Punti culminanti della nutrizione (per porzione)
Calorie - 216
Grasso - 11g
Carboidrati - 18g
Proteine - 7g
Tempo totale 30 min
Preparare 15 minuti , Cuocere 15 minuti
Dosi 6 (1/6 di 12 "crosta)
Questa ricetta di pizza crosta di lino a basso contenuto di carboidrati è una variante della nostra ricetta di pane focaccia al lino, che è un tipo di pane denso e buono per voi.
Questa ricetta produce una pizza di circa 12 pollici di diametro, anche se puoi allargarla più o meno grande se vuoi.
La crosta è cotta per prima, i condimenti sono aggiunti e poi la pizza viene cotta di nuovo fino a quando i condimenti sono cotti.
ingredienti
- 1 1/2 tazze di semi di lino
- 2 cucchiaini di lievito in polvere
- 1 cucchiaino di sale
- 1 cucchiaino di origano
- Dolcificante uguale a circa 1 cucchiaio di zucchero
- 3 cucchiai di olio
- 3 uova grandi
- 1/2 bicchiere d'acqua
Preparazione
- Scaldare il forno a 425 F.
- In una ciotola media, sbatti insieme 1 1/2 tazze di farina di semi di lino, 2 cucchiaini di lievito in polvere, 1 cucchiaino di sale, 1 cucchiaino di origano, edulcorante pari a circa 1 cucchiaio di zucchero.

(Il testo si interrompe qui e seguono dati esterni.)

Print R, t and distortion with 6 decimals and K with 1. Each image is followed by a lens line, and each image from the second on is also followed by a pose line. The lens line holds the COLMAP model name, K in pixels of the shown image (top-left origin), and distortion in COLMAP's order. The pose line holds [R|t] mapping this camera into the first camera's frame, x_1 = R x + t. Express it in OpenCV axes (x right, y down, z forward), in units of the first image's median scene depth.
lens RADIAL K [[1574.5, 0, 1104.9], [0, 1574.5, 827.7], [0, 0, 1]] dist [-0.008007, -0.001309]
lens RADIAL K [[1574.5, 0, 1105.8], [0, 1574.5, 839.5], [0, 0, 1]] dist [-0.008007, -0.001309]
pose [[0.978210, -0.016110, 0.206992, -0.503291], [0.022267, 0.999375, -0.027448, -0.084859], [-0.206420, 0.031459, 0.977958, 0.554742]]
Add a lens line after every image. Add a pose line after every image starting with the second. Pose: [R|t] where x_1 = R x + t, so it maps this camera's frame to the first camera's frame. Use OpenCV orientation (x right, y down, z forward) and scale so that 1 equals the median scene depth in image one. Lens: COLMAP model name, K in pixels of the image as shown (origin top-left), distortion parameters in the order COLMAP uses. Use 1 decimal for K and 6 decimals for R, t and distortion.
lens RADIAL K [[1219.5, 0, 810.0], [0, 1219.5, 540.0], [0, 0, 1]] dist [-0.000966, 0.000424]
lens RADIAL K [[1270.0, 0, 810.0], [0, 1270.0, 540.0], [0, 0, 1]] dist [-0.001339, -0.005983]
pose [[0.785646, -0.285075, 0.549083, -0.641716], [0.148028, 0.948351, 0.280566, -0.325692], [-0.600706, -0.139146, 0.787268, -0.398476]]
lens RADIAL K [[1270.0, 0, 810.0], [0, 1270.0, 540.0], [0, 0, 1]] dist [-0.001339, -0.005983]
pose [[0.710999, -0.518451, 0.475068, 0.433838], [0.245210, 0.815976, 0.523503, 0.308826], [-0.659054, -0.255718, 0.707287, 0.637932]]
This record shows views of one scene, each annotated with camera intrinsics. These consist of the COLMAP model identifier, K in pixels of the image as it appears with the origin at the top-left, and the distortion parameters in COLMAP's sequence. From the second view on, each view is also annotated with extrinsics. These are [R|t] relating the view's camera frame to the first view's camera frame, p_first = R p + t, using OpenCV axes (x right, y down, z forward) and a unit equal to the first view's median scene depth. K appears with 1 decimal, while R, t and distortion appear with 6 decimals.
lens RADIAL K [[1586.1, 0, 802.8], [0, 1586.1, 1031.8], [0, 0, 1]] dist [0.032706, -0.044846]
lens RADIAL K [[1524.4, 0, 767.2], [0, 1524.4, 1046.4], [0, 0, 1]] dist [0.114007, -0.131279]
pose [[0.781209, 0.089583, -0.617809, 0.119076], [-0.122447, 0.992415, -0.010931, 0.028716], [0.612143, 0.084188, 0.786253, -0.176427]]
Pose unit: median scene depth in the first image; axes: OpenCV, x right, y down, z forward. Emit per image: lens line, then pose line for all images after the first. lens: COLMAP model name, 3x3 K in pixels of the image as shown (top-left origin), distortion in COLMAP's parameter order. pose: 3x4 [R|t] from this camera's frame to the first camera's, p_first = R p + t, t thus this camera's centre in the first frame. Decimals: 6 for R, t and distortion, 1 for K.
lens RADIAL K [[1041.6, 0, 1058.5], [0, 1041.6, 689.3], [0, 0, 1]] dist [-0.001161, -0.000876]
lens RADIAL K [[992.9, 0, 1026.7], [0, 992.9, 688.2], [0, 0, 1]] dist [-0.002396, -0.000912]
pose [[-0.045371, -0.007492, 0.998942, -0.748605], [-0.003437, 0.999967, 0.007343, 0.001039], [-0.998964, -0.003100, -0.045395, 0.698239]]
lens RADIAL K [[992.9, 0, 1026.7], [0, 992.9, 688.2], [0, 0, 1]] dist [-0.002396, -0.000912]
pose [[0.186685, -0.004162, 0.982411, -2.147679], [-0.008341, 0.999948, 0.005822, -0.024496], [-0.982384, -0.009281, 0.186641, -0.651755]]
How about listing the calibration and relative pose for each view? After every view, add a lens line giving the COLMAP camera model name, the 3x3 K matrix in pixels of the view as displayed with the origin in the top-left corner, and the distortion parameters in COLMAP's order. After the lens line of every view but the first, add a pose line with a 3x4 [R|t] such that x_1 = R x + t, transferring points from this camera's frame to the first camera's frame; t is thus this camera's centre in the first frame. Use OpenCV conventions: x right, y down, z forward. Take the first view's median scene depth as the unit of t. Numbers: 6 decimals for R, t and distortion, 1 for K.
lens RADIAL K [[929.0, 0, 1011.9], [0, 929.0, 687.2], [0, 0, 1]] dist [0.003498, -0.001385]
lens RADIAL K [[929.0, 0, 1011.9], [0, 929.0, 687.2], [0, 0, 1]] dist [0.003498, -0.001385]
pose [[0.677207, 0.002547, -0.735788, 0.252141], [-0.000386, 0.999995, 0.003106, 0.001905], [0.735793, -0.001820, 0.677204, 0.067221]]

- Aggiungere 3 cucchiai di olio, 3 uova grandi e 1/2 bicchiere d'acqua e mescolare molto bene.
- Lasciare riposare per circa 5 minuti per addensare.
- Stendere su una teglia da pizza che è stata leggermente ricoperta con uno spray da cucina (l'ho messo su un tappetino in silicone o su carta pergamena unta).
- Cuocere per 15-18 minuti fino a cottura ultimata, quindi aggiungere i condimenti e cuocere fino a quando non sono terminati.
Ecco come preparare una pizza a basso contenuto di carboidrati
La maggior parte dei condimenti per pizza non sono ricchi di carboidrati; è la crosta che è spesso il colpevole. Oltre a questa crosta di semi di lino, qui ci sono più idee a basso contenuto di carboidrati per pizza . Quindi la salsa, il formaggio e le guarnizioni devono essere considerate attentamente.,
- Salsa: la maggior parte della salsa per pizza e delle salse per la pasta rossa contengono zucchero. L'alternativa? La salsa di pasta senza zucchero funziona molto bene per la pizza, e la maggior parte dei negozi di alimentari ha uno o due marchi che funzionano. Cerca una salsa che non abbia più di 6-7 grammi di carboidrati efficaci per porzione da 1/4 di tazza.
- Formaggio: la mozzarella di latte intero ha circa 2,5 grammi di carboidrati per tazza e lo scremato parziale ha un po 'di più. La maggior parte degli altri formaggi delicati ha un numero di carboidrati simile. Il parmigiano ha circa 1 grammo di carboidrati per oncia (circa 5 cucchiai di formaggio grattugiato). Quindi fai attenzione nel reparto formaggi.
- Condimenti: la maggior parte delle carni ha solo una scarsa quantità di carboidrati, anche se alcune salsicce, tra cui le merguez, hanno un po 'di carboidrati aggiunti. Le verdure da pizza sono generalmente povere di carboidrati, compresi i funghi (1,5 grammi per tazza, affettati), i peperoni verdi (2 grammi per 1/2 tazza, tritati) e le olive (1 grammo per 4 olive grandi).
Vai senza fondo
Se non hai il tempo o il desiderio di creare la tua crosta di pizza, prova ad andare senza fondo: mangia solo i condimenti! Quando tutti gli altri hanno ordinato la pizza, basta non mangiare la crosta (e ottenere un'insalata sul lato).